Exercise: Which of the lines below contain the string "ecografía"? Pull each one out of the data.

Records supplied:
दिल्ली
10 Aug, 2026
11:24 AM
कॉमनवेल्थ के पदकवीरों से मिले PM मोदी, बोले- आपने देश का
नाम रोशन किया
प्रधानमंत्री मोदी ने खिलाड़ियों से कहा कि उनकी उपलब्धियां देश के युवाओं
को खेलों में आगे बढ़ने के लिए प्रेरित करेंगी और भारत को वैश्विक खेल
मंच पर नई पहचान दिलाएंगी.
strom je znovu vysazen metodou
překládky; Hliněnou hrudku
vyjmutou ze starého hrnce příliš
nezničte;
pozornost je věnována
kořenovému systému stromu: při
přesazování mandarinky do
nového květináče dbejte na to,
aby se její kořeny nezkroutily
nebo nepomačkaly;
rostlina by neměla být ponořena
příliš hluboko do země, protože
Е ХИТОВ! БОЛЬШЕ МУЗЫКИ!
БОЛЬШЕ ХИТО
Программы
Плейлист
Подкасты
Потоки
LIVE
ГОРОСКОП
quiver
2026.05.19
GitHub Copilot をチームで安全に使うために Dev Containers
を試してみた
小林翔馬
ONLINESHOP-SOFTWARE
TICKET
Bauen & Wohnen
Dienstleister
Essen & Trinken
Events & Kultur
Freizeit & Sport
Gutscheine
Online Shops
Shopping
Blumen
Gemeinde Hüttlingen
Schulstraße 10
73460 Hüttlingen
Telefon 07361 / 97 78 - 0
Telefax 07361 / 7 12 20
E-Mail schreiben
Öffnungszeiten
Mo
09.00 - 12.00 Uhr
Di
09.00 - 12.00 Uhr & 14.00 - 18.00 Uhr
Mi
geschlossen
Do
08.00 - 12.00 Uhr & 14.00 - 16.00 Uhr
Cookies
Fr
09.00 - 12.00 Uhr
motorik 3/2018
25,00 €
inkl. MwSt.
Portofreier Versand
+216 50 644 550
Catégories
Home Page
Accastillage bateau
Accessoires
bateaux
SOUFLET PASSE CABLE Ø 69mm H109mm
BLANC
...
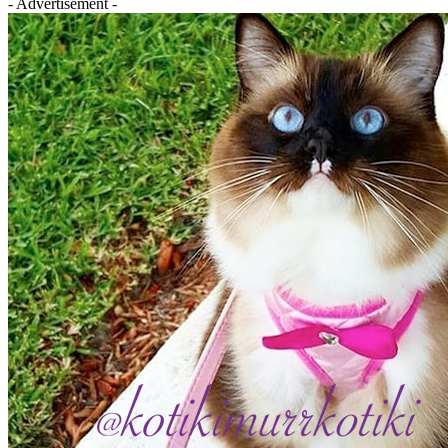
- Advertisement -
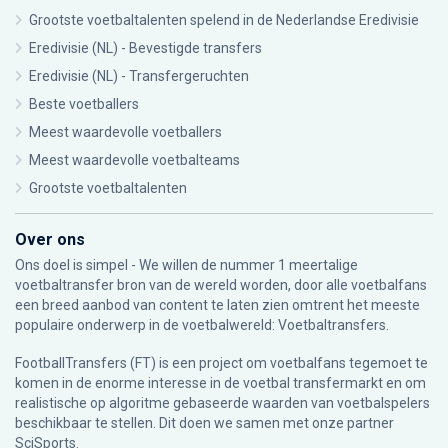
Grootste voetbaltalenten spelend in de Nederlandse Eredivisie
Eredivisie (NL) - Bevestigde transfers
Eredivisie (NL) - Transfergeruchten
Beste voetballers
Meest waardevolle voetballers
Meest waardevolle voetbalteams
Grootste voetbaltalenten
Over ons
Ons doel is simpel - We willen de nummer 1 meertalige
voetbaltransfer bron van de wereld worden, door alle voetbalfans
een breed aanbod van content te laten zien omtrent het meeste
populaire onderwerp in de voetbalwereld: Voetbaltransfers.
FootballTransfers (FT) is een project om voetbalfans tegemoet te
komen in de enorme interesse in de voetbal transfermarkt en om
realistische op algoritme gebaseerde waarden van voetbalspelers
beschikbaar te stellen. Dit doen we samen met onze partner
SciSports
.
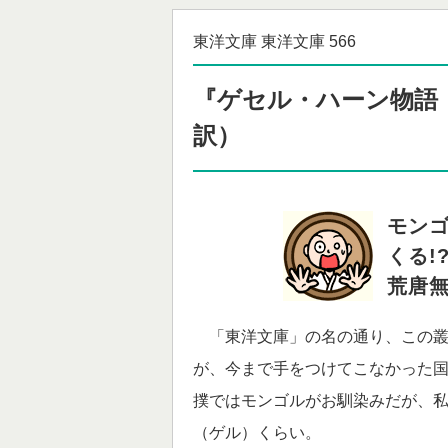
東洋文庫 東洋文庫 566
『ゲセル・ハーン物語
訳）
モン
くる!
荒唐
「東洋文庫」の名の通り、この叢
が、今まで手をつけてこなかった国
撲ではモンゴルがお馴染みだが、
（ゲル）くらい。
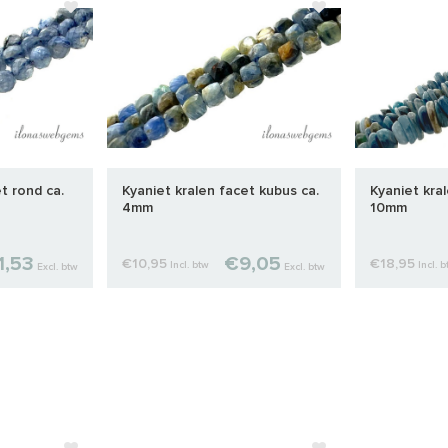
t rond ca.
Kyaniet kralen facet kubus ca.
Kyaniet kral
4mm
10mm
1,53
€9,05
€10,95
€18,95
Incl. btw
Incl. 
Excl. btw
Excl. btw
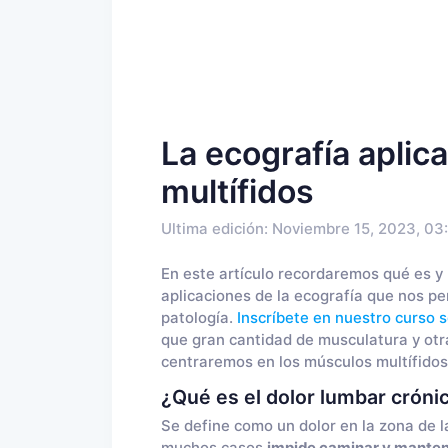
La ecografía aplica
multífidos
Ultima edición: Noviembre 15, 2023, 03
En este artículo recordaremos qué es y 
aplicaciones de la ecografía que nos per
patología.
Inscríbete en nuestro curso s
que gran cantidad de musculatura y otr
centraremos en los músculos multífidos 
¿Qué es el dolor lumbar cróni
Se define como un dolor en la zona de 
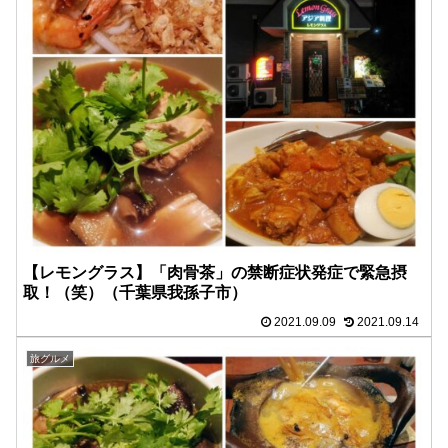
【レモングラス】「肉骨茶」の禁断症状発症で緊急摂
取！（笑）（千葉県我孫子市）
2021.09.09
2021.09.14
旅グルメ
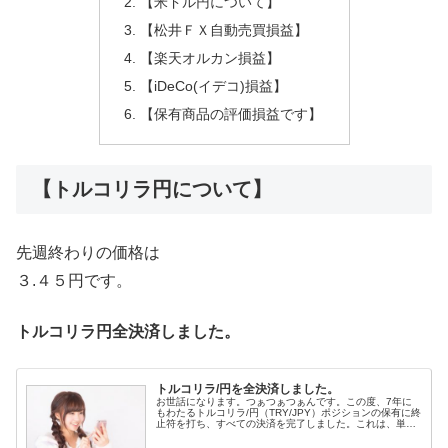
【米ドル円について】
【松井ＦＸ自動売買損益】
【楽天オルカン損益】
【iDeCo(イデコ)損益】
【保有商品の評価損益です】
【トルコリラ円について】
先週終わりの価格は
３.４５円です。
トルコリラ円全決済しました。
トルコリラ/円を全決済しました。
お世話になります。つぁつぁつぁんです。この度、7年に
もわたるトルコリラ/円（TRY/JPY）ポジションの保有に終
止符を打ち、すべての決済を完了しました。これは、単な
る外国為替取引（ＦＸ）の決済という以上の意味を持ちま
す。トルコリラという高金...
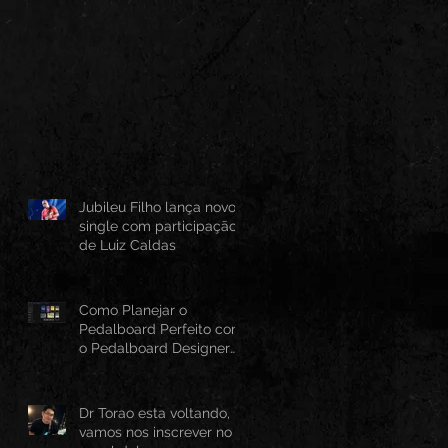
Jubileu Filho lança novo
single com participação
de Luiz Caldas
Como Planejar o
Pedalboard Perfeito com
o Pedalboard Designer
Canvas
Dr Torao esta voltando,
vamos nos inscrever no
...
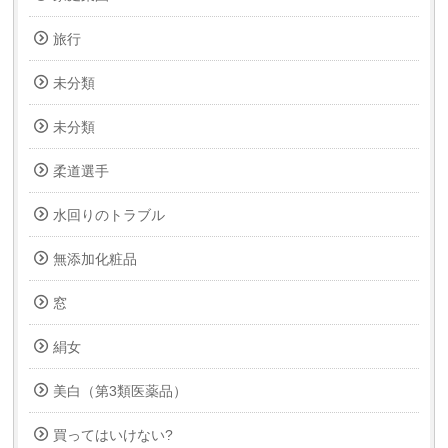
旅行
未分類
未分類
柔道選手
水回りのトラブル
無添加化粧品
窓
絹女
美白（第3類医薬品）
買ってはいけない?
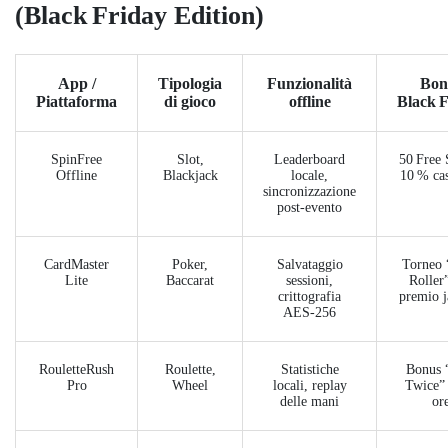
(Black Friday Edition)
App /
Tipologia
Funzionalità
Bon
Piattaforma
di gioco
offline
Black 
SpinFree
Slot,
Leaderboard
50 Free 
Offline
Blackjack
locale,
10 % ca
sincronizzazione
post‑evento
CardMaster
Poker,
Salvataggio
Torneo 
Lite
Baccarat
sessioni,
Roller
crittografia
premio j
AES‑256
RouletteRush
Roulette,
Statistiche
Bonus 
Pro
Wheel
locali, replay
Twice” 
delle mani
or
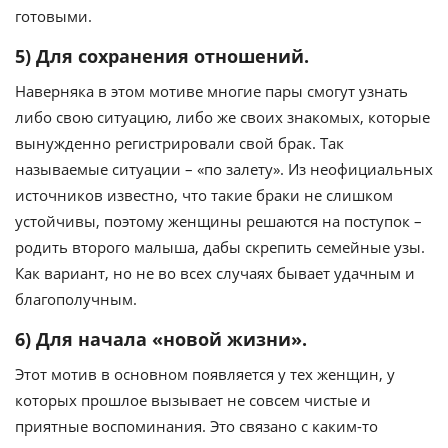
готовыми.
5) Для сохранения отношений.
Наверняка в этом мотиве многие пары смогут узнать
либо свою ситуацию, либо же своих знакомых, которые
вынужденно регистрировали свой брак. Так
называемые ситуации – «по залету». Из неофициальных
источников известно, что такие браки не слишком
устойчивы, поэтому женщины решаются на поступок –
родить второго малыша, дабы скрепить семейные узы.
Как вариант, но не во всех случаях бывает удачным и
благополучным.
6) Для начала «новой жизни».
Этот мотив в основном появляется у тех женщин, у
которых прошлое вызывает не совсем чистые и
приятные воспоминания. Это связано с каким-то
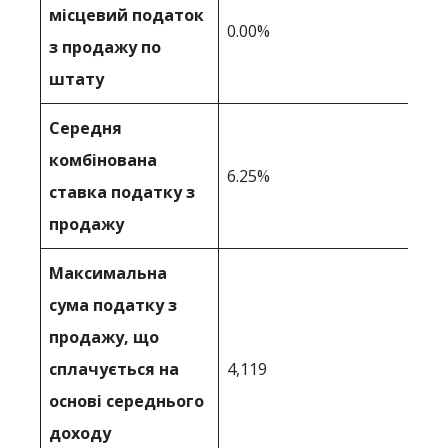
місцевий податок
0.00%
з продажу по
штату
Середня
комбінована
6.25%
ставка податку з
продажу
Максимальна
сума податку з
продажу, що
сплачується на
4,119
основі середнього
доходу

Solution:
La ecografía aplica
aplicaciones de la ecografía que nos per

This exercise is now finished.